Settings Breakdown for Windows Server 2008 and Windows Vista : Policies (part 4) - Security Settings - Wired Network, Windows Firewall with Advanced Security

2.3.6 File System (Computer Configuration Only)

Like the Registry policy, this policy allows you to configure NTFS permissions for files and folders on a target computer. You can configure advanced permissions, auditing, and ownership, as well as propagation of the permissions to subfolders.

Warning

Application of permissions to files and folders can be resource intensive and cause delayed computer start-up. You should use this policy only when absolutely necessary and only after testing to ensure that the performance of the start-up is satisfactory for your production environment.

2.3.7 Wired Network (IEEE 802.3) Policies (Computer Configuration Only)

This policy is designed to control wired network security for computers running Windows Vista. The settings in this policy allow you to control many areas of network security. Some of the settings that you can control include the following, which can also be seen in Figures 7 and 8:

• Authentication protocols

• Authentication modes

• Single sign on controls

Figure 7. The Wired Network policy allows control over the authentication protocol and modes.

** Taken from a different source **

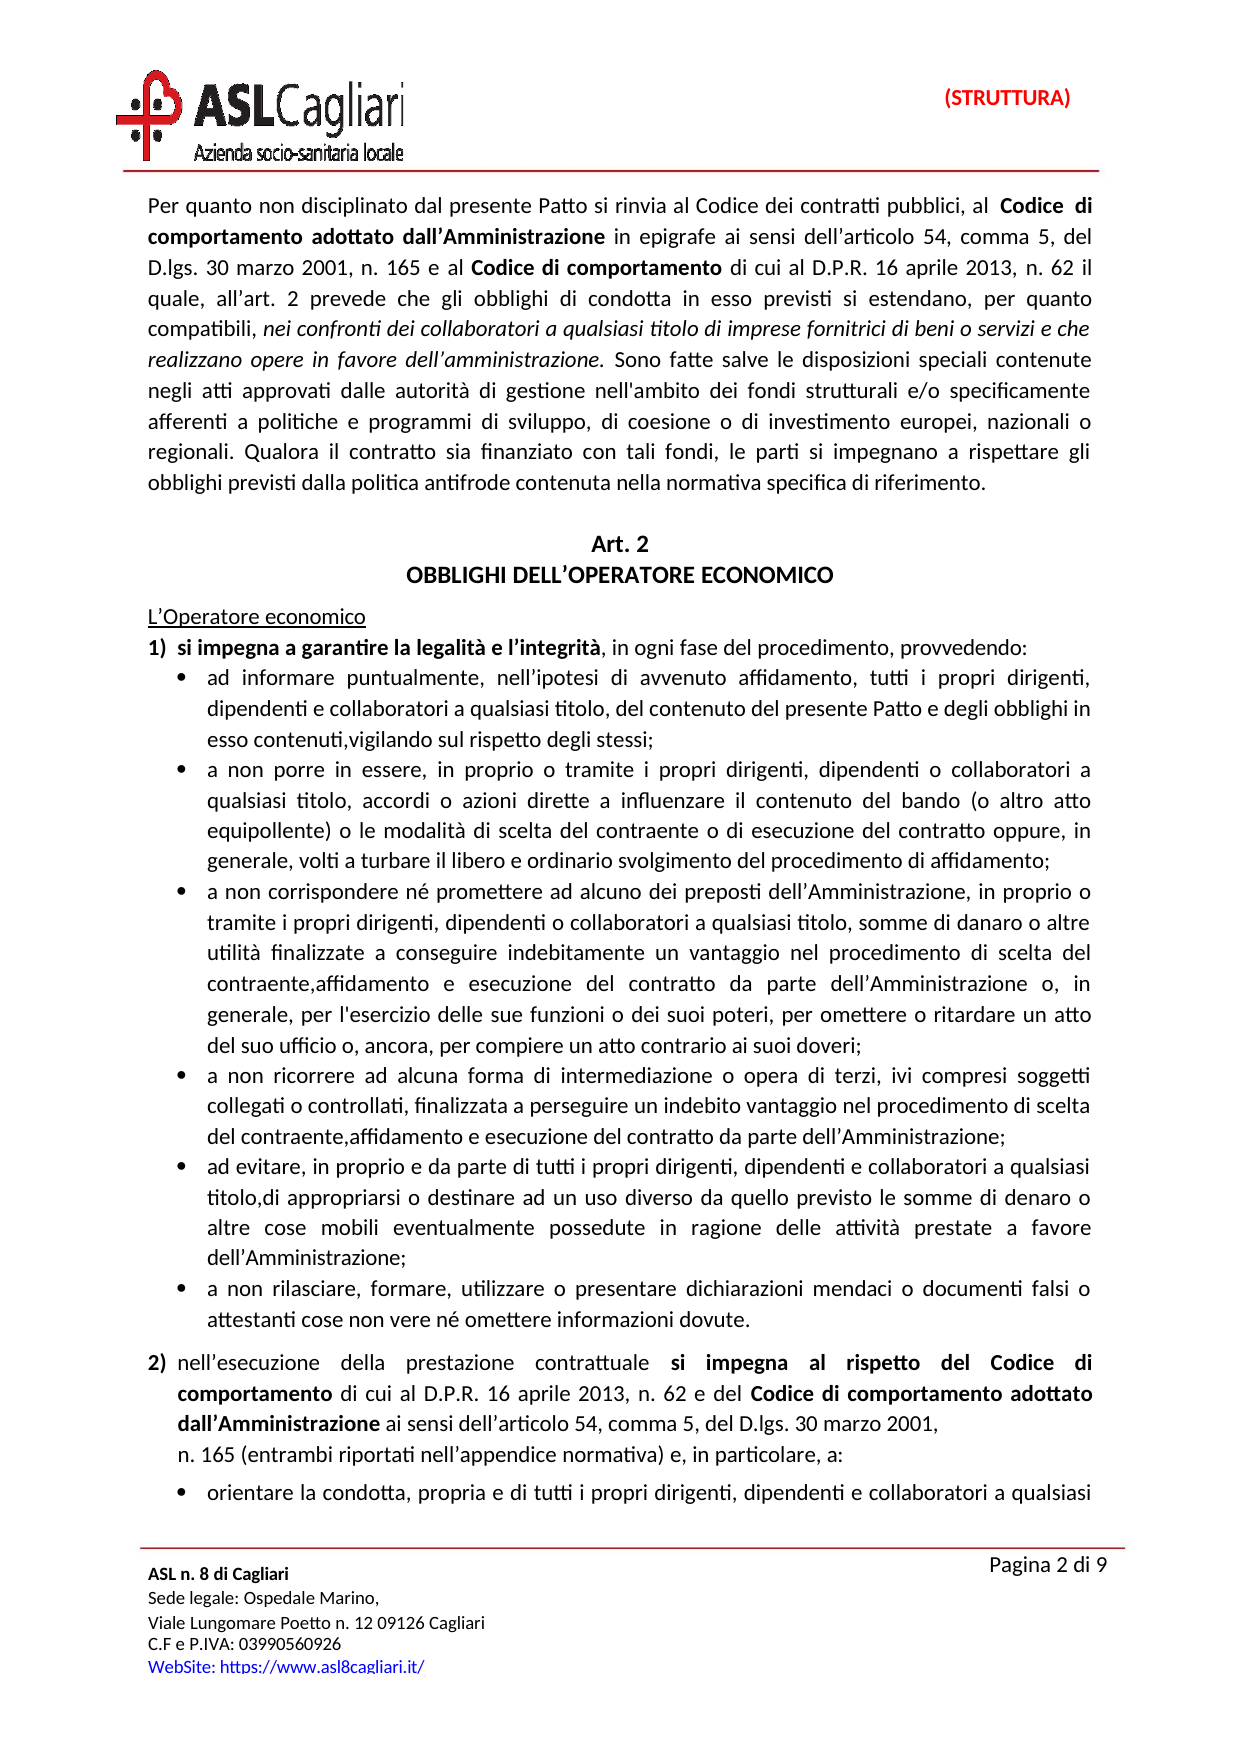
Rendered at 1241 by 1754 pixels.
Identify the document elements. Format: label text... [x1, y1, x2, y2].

Figure 8. Advanced settings in the Wired Network policy allow control over single sign on and advanced IEEE 802.1x settings.

2.3.8 Windows Firewall with Advanced Security (Computer Configuration Only)

The updated firewall that comes with Windows Vista and Windows Server 2008 provides additional configurations that enable granular security control over inbound and outbound communications and connection-specific security. You can configure these policies through a set of wizards.

• Inbound Rule This policy allows you to configure the security of all inbound communications to the target computer. It allows you to configure the type of rule that will be configured (program, ports, services, or customized configuration), action for the rule (allow or block communications), and scope of the rule (domain, private, or public). The interface for the inbound rule is shown in Figure 9.

  Figure 9. This figure shows the Inbound Rule Wizard for the Windows Firewall and Advanced Security policy.

  

• Outbound Rule This policy allows you to configure the security of all outbound communications to the target computer. It allows you to configure the type of rule that will be configured (program, ports, services, or customized configuration), action for the rule (allow or block communications), and scope of the rule (domain, private, or public). The interface for the outbound rule is shown in Figure 10.

  Figure 10. This figure shows the Outbound Rule Wizard for the Windows Firewall and Advanced Security policy.

  

• Connection Security Rule This policy allows you to configure connection-specific security for the target computer. It allows you to configure the type of rule that will be configured (isolation, authentication controls, server-to-server, tunnel, or custom communication), authentication for the rule, and scope of the rule (domain, private, or public). The interface for the connection security rule is shown in Figure 11.

  Figure 11. This figure shows the Connection Security Rule Wizard for the Windows Firewall and Advanced Security policy.